_What you will do_.
The reply should hold only the lines from the one with "mouse_move(460, 480)" through the end of the data, each given exactly.

═══

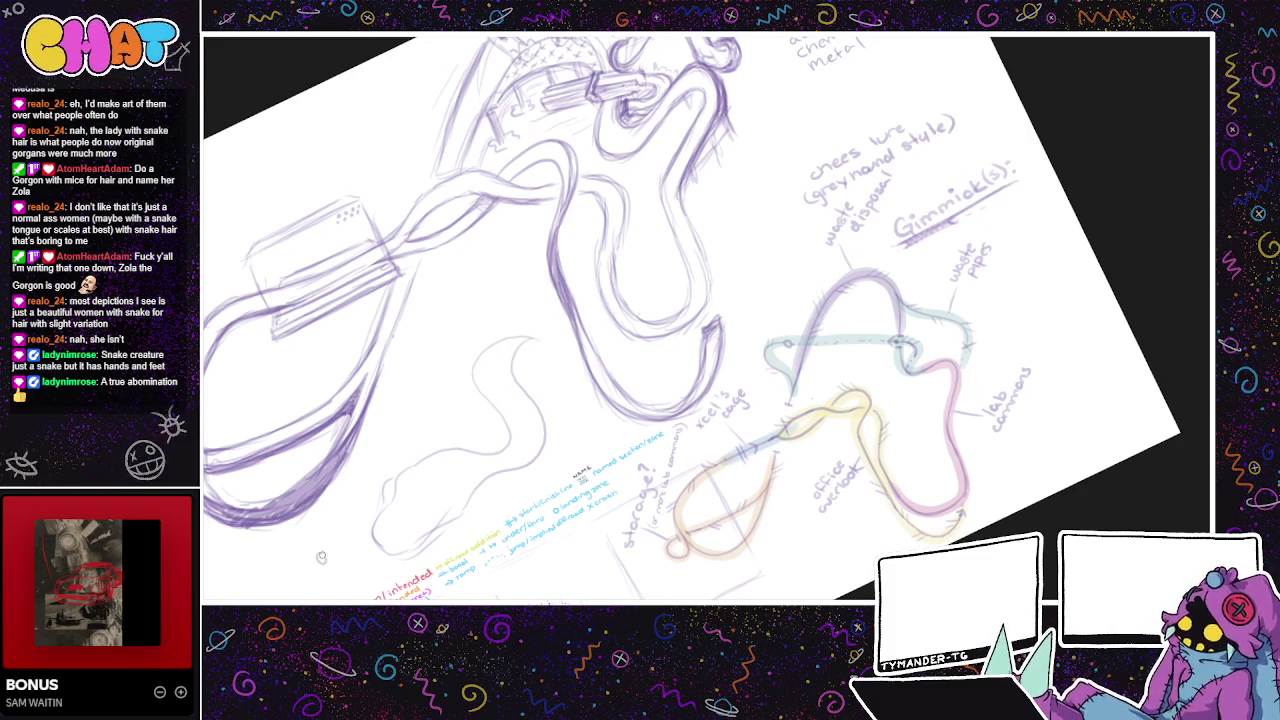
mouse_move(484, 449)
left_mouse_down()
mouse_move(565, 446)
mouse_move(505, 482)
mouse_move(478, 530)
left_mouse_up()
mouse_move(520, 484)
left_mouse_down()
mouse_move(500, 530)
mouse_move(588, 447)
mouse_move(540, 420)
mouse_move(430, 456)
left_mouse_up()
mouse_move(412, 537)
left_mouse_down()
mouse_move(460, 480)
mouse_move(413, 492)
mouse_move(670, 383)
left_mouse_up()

═══

_Response to this task_.
mouse_move(460, 480)
mouse_move(413, 492)
mouse_move(670, 383)
left_mouse_up()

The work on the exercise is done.